Die Blitze des Sommergewitters hatten auch faszinierende Seiten: Dieses Foto hat HNA-Leser Ralf Grösche in Northeim aufgenommen. Foto: Grösche/nh

Northeim. Starke Hitzegewitter haben im Landkreis Northeim am Freitagmorgen ihre Spuren hinterlassen. Über zwei Stunden hinweg donnerte, blitzte und regnete es stark.

Der Deutsche Wetterdienst warnte am Morgen entlang der Weser vor Unwettern mit Starkregen, Gewitter und Hagel.

Aktualisiert um 14.00 Uhr

In Hardegsen und Lindau liefen einige Keller voll. Die Feuerwehr musste ausrücken, um das Wasser abzupumpen.
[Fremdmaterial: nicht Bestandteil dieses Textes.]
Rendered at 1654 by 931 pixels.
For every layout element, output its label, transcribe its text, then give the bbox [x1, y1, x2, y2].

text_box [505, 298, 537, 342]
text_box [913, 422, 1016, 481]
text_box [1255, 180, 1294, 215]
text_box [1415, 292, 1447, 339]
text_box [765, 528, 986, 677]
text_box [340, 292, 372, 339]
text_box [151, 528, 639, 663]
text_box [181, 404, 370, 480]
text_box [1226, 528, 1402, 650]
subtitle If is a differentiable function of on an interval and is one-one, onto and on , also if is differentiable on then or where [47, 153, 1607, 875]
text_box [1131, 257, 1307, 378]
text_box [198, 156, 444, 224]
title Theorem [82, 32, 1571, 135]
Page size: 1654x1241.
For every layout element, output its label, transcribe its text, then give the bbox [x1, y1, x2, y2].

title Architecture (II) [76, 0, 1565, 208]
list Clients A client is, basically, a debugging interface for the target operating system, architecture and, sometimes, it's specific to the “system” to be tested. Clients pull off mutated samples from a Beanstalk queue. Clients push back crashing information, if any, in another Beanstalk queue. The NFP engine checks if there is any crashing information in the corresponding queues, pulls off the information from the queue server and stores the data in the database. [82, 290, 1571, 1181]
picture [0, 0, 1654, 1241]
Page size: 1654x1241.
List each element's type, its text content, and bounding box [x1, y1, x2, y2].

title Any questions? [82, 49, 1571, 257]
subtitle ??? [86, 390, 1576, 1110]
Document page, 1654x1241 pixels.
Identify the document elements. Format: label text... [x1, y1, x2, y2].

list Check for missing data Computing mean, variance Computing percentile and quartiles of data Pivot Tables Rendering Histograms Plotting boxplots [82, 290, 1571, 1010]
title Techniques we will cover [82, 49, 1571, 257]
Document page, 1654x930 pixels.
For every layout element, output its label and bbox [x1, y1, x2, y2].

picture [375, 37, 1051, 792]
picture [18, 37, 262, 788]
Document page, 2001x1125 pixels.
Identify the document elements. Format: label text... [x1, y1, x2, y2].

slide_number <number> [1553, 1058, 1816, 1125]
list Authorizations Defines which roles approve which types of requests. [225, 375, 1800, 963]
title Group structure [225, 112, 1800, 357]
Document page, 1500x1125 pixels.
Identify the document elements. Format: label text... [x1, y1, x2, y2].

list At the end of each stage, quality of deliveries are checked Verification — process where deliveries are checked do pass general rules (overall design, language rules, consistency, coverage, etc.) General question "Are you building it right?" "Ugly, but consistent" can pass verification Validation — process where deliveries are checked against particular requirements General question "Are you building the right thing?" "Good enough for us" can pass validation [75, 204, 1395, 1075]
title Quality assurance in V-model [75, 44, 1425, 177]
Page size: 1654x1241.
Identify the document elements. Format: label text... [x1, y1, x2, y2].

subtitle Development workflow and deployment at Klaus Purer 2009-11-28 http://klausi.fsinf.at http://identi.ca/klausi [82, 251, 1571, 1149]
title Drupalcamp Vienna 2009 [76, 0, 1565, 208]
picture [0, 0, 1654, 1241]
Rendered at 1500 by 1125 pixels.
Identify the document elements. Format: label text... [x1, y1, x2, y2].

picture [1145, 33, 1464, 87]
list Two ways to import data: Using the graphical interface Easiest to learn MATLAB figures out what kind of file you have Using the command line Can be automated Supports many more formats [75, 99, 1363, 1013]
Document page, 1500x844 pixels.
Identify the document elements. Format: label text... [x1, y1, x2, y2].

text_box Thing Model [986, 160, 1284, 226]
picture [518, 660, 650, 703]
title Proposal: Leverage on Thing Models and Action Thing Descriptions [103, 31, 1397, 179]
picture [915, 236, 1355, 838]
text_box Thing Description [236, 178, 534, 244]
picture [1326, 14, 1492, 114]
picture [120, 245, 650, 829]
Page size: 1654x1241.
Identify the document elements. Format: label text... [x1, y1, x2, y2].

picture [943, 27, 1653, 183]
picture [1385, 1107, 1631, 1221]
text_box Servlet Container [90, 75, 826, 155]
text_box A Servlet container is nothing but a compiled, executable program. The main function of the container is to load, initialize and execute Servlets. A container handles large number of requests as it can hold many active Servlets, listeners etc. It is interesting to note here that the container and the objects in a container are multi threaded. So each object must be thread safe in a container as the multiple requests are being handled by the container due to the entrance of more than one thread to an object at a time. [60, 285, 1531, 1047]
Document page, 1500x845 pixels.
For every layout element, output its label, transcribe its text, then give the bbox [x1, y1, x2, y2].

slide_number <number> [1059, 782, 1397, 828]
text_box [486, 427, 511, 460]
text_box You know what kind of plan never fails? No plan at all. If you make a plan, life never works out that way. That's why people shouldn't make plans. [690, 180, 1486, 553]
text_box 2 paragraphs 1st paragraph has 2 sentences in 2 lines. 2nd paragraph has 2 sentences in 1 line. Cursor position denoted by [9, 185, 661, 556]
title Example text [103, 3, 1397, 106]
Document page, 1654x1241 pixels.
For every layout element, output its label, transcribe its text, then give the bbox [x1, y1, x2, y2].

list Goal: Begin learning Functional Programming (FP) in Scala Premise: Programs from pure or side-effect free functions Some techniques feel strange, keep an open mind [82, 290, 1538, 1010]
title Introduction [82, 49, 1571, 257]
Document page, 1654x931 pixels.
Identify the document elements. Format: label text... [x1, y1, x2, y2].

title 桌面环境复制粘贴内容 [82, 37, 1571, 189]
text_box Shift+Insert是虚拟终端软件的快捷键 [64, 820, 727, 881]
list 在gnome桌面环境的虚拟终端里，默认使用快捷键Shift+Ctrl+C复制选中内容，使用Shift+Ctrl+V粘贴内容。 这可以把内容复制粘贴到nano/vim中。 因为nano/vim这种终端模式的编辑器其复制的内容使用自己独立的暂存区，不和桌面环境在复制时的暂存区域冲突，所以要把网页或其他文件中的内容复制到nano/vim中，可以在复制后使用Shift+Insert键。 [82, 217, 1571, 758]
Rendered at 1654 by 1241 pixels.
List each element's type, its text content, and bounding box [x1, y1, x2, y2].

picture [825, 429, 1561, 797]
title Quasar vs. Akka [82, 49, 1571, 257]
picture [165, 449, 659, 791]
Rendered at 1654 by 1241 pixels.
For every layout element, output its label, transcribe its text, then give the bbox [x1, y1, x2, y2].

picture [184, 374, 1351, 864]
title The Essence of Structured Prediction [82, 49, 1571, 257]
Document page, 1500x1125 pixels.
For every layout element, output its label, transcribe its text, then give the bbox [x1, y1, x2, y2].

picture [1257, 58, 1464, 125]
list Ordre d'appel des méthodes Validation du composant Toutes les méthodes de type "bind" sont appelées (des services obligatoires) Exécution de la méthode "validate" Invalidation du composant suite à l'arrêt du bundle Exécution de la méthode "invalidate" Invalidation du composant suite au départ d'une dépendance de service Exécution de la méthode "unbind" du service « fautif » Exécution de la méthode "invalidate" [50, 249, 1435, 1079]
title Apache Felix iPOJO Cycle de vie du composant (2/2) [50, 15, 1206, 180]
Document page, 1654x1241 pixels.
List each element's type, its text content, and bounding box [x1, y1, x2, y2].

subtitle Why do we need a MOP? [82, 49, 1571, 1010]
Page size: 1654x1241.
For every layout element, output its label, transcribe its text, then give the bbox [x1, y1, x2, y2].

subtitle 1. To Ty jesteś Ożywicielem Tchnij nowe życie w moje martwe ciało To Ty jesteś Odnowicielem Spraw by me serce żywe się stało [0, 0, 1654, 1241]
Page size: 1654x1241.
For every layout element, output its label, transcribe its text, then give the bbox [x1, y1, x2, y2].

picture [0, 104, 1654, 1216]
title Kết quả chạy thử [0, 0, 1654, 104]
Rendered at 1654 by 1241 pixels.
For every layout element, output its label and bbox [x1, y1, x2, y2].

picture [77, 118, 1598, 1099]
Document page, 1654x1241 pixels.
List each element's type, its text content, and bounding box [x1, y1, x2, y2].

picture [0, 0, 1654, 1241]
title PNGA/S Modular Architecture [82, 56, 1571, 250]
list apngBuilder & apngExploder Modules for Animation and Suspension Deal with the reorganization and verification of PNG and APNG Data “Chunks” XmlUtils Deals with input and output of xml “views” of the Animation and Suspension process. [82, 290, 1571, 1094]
In Höckelheim schlug ein Blitz in eine Scheune am Winkel ein. Zum Glück fing das Gebäude kein Feuer. In Moringen traf ein Blitz den Schornstein eines Hauses - auch hier ohne schwerwiegende Folgen. Nach Aussage eines Feuerwehrsprechers wurde in beiden Gebäuden die Elektrik lahmgelegt.

In Wangelnstedt (Landkreis Holzminden) brannte am Freitagvormittag eine Scheune: Vermutlich wurde sie durch einen Blitz in Brand gesetzt.

Im benachbarten Landkreis Holzminden verursachte ein Blitzeinschlag dagegen einen Großbrand: In Wangelnstedt fing eine Scheune Feuer, auch der Dachstuhl eines angrenzenden Wohnhauses wurde in Mitleidenschaft gezogen. Dabei entstand ein Gebäudeschaden von mehreren 100.000 Euro. Drei Bewohner zogen sich Rauchvergiftungen zu. Aus dem Landkreis Northeim rückte die Feuerwehr Dassel zur Unterstützung aus.

Über Uslar und den Solling zog das Unwetter am Freitag ohne nennenswerte Schäden hinweg. Weder die Polizei noch die Feuerwehr mussten zu Einsätzen ausrücken.